A creamy dream combining luscious cream cheese and zesty lemon flavor, highlighted by fresh blueberries.
Prep Time15 minutes
Cook Time1 hour
Total Time1 hour 15 minutes
Course: Dessert
Cuisine: American
Keyword: Cheesecake, Easy
Servings: 8 servings

Equipment

  • Mixing Bowl
  • Springform Pan
  • Oven

Ingredients

Crust Ingredients

  • 1.5 cups Graham cracker crumbs
  • 0.5 cup Unsalted butter, melted

Filling Ingredients

  • 2 cups Cream cheese, softened
  • 1 cup Granulated sugar
  • 1 teaspoon Vanilla extract
  • 2 large Eggs
  • 1 cup Sour cream
  • 1 unit Zest of 1 lemon
  • 0.25 cup Fresh lemon juice
  • 1 cup Fresh blueberries

Instructions

  • Preheat your oven to 325°F (160°C).
  • In a bowl, combine the graham cracker crumbs and melted butter.
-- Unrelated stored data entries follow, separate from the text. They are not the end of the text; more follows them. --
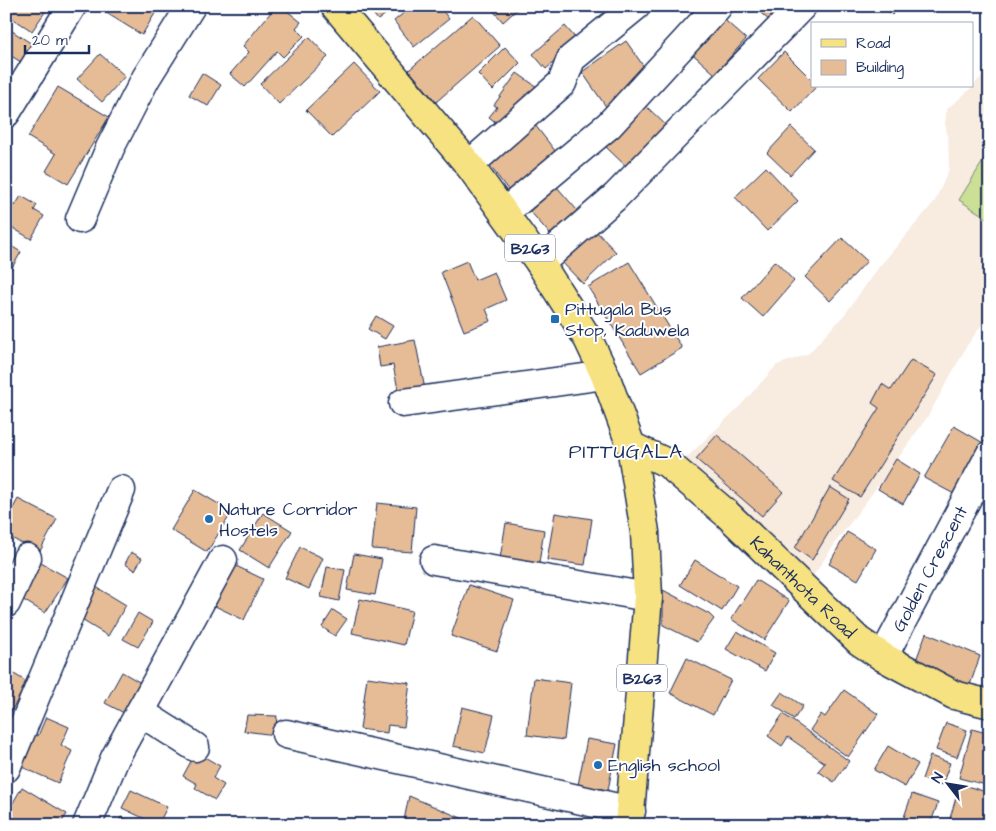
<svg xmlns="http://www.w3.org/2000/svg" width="996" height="831" viewBox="0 0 996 831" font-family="'Architects Daughter',sans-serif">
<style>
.built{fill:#f8ebe0}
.green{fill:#cbe095;stroke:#73887a}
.building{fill:#e6bc96;stroke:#1b2f5e}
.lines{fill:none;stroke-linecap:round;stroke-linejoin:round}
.minor-casing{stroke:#1b2f5e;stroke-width:31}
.major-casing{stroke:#1b2f5e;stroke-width:31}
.minor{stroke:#fff;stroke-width:28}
.major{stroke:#f6e281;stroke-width:28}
.poi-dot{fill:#1f6fb2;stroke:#fff;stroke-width:2}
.labels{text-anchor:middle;stroke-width:4;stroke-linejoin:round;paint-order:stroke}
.shield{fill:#fff;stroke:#5f6d8e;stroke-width:1}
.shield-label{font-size:16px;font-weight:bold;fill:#1b2f5e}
.poi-label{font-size:18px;fill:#1b2f5e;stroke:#fff;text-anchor:start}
.street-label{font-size:18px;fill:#1b2f5e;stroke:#fff}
.quarter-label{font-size:20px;letter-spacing:1px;fill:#1b2f5e;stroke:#fff}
</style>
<rect width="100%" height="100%" fill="#fff"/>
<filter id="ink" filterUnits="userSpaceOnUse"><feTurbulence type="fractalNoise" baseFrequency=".02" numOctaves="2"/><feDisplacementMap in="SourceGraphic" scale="10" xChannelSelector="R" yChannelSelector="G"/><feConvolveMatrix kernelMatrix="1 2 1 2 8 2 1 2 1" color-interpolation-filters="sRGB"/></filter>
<g filter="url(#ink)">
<path class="built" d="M990,68V313L968,344L928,416L891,468L836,542L811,579L799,563L771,535L709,477L684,460L740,406L777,365L808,354L845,314L879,267L935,201L949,169L948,139L945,123L947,109L966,93Z"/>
<path class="green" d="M985,158L990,161V220L959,200Z"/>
<g class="building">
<path d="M6,6H49L32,31L6,14Z"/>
<path d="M95,6H150L157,10L142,35Z"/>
<path d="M276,6H281L301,22L296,28L304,36L283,57L277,51L245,87L230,74L249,52L243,46Z"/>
<path d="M367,6H396L378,20Z"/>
<path d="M412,6H439L449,19L414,47L394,21Z"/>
<path d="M489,6H521L503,22Z"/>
<path d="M753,6H788L772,23Z"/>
<path d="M883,6H900L892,15Z"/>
<path d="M718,14L746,39L715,74L687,49Z"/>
<path d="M473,15L500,46L436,102L409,70Z"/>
<path d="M565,26L578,41L546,69L533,54Z"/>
<path d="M6,27L32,44L21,62L8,54L6,57Z"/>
<path d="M309,37L328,57L279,104L260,84Z"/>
<path d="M626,41L651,77L607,108L582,72Z"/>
<path d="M505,47L520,63L493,90L478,74Z"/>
<path d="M784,52L812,80V86H817L792,112L758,79Z"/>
<path d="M100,54L125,76L102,102L77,79Z"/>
<path d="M354,64L380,91L332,137L306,110Z"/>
<path d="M202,73L221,85L208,106L189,95Z"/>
<path d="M517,73L537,87L503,128L489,117L497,107L494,105Z"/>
<path d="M58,87L109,117L68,184L46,171L56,154L28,137Z"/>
<path d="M646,106L672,131L632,172L606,147Z"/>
<path d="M535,125L563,161L515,199L487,162Z"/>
<path d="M791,127L814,149L790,175L767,153Z"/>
<path d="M766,167L798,201L767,231L735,197Z"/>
<path d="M557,187L583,217L556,241L530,211Z"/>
<path d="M21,196L37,205L34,210L44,216L31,239L11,227L8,234L6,233V201L15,206Z"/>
<path d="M592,227L616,252L583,284L559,259Z"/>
<path d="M842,238L867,261L830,301L805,277Z"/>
<path d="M6,243L21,252L9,273L6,272Z"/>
<path d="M467,261L475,280L494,272L506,300L486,309L491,321L464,331L441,272Z"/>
<path d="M775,261L794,281L763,317L742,298Z"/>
<path d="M629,262L682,348L641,373L588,287Z"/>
<path d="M376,316L393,326L385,339L368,329Z"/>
<path d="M415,340L426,394L400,399L393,365L380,367L377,347Z"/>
<path d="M911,360L937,375L860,497L833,481L879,408L872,403L882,384L891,390Z"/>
<path d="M954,426L985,444L956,495L924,478Z"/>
<path d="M717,435L783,492L762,516L696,459Z"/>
<path d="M896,459L920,474L903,504L878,489Z"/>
<path d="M830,487L849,499L812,560L795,548Z"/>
<path d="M195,490L232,512L207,552L171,530Z"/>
<path d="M18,499L57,519L39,553L6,535L12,524L6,521Z"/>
<path d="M377,503L416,507L412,552L372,549Z"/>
<path d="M263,513L292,531L269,568L240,550Z"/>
<path d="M555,513L592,519L585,565L547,560Z"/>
<path d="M506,523L544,530L538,570L499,564Z"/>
<path d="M847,532L876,549L858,580L829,564Z"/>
<path d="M300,547L323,558L309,589L285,578Z"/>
<path d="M131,552L142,558L135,570L125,564Z"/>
<path d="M354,554L382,559L375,595L347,590Z"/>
<path d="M695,560L737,586L722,611L680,585Z"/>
<path d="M41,563L68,578L45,613L20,598Z"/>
<path d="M234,565L263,579L244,620L215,606Z"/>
<path d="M327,567L345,570L339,601L321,597Z"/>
<path d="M756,580L789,601L764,640L731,619Z"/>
<path d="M88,582L126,605L108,636L70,613Z"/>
<path d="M469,585L514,600L497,651L451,636Z"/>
<path d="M663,590L709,614L714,619L697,642L663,625Z"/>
<path d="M360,599L412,611L404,645L352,633Z"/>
<path d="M333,610L347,619L335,636L322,627Z"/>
<path d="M138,613L153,622L138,647L123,639Z"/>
<path d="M737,631L775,653L765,671L726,649Z"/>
<path d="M926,633L980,656L970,685L915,663Z"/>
<path d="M687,658L731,680L713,715L670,693Z"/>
<path d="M6,669L27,682L7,719H6Z"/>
<path d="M122,672L141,683L124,713L105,703Z"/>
<path d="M367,677L410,683L404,727L388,725L387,733L360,729Z"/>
<path d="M534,678L571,683L564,740L527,735Z"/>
<path d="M844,690L878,714L848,757L810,730L821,714L825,717Z"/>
<path d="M782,692L803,706L794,719L773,705Z"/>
<path d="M462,707L494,715L485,753L453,746Z"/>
<path d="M783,714L849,761L834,782L818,771L825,763L788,737L782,746L768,736Z"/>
<path d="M247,715L277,716L275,735L244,731Z"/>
<path d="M46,717L69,727L61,745L72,751L58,783L15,764L29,732L38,736Z"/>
<path d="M946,723L967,730L957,757L936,750Z"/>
<path d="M972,729L990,734V786L959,778Z"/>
<path d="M587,739L617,744L608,790L578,785Z"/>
<path d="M888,746L918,764L905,787L874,770Z"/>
<path d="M196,752L220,766L213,778L224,785L215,800L195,788L197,784L183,776Z"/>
<path d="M930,756L950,763L942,785L922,779Z"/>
<path d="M960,784L990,793L980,825H948Z"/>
<path d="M22,787L67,814L60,825H6V815Z"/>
<path d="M131,790L167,807L158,825L122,808Z"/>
<path d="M912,794L938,803L930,825H918L903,820Z"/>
<path d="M409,796L466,820L465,825H403Z"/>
<path d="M827,816L838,825H821Z"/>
<path d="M121,817L140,825H118Z"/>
<path d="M510,819L540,824V825H509Z"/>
</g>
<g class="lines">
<defs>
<g id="minor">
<path d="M6,113L72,6"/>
<path d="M469,165L562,83L571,59L636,6"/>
<path d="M505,212L609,125L718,6"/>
<path d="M80,219L110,148L146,78L191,6"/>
<path d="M540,263L615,197L802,6"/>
<path d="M403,403L605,375"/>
<path d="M434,560L648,597"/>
<path d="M6,603L27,558"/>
<path id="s1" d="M883,657L990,455"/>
<path d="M140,712L195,747"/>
<path d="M286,734L631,811"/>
<path d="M6,768L121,490"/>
<path d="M87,825L115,758L223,560"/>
</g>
<g id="major">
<path d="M335,6L469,165L540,263L588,339L605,375L631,446L645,532L648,597L629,825"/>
<path id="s2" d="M631,446L667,463L727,514L859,641L883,657L954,695L990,704"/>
</g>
</defs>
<use href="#minor" class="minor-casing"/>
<use href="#major" class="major-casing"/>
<use href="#minor" class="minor"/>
<use href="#major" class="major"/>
</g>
</g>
<g class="poi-dot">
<rect x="550" y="314" width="10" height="10" rx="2.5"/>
<circle cx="209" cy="519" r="5"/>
<circle cx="598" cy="765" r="5"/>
</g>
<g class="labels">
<g class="shield">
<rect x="505" y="234.5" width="50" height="27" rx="4"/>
<rect x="617" y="664.5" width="50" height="27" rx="4"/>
</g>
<g class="shield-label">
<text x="530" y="254">B263</text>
<text x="642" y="684">B263</text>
</g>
<g class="poi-label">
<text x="565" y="315">Pittugala Bus<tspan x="565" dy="21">Stop, Kaduwela</tspan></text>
<text x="219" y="515">Nature Corridor<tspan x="219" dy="21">Hostels</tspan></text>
<text x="608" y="771">English school</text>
</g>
<g class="street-label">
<text dy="6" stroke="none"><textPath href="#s1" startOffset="100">Golden Crescent</textPath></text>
<text dy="6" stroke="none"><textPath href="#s2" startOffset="224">Kahanthota Road</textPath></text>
</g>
<g class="quarter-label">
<text x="626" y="458">PITTUGALA</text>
</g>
</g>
<rect width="996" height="831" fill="none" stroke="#fff" stroke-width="25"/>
<rect x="12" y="12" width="971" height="806" fill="none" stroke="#1b2f5e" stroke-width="2" filter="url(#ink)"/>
<rect x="811" y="22" width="162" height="65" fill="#ffffff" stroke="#a4acbf"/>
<rect x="821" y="39" width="25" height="8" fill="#f6e281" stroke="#a4acbf"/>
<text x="856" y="48" font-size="15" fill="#1b2f5e">Road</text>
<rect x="821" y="60" width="25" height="15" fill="#e6bc96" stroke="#a4acbf"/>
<text x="856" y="72" font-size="15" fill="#1b2f5e">Building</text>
<g transform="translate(948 784) rotate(301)" stroke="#ffffff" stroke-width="4" paint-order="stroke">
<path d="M0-4L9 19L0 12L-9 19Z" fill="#1b2f5e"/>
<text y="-8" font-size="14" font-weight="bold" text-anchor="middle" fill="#1b2f5e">N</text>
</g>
<path d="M25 45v8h64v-8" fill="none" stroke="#1b2f5e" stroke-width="2.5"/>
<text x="32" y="45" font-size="15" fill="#1b2f5e" stroke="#ffffff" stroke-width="4" paint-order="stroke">20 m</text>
</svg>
Mix until it resembles wet sand.
  • Press the mixture firmly into the bottom of a 9-inch springform pan to form the crust.
  • Bake in the preheated oven for 10 minutes, then remove and allow to cool.
  • In a large mixing bowl, beat the softened cream cheese with granulated sugar and vanilla extract until smooth and creamy.
  • Add in the eggs one at a time, mixing well after each addition.
  • Stir in the sour cream, lemon zest, and lemon juice until fully combined.
  • Gently fold in the fresh blueberries to the cheesecake mixture.
  • Pour the cheesecake filling over the cooled crust and spread it evenly.
  • Bake for 50–60 minutes, or until the center is just set and slightly jiggly.
  • Allow the cheesecake to cool at room temperature, then refrigerate for at least 4 hours (overnight is best).
  • Once chilled, slice, serve, and enjoy your delightful Lemon Blueberry Cheesecake!

Notes

For a delicious twist, consider pairing with whipped cream or vanilla ice cream.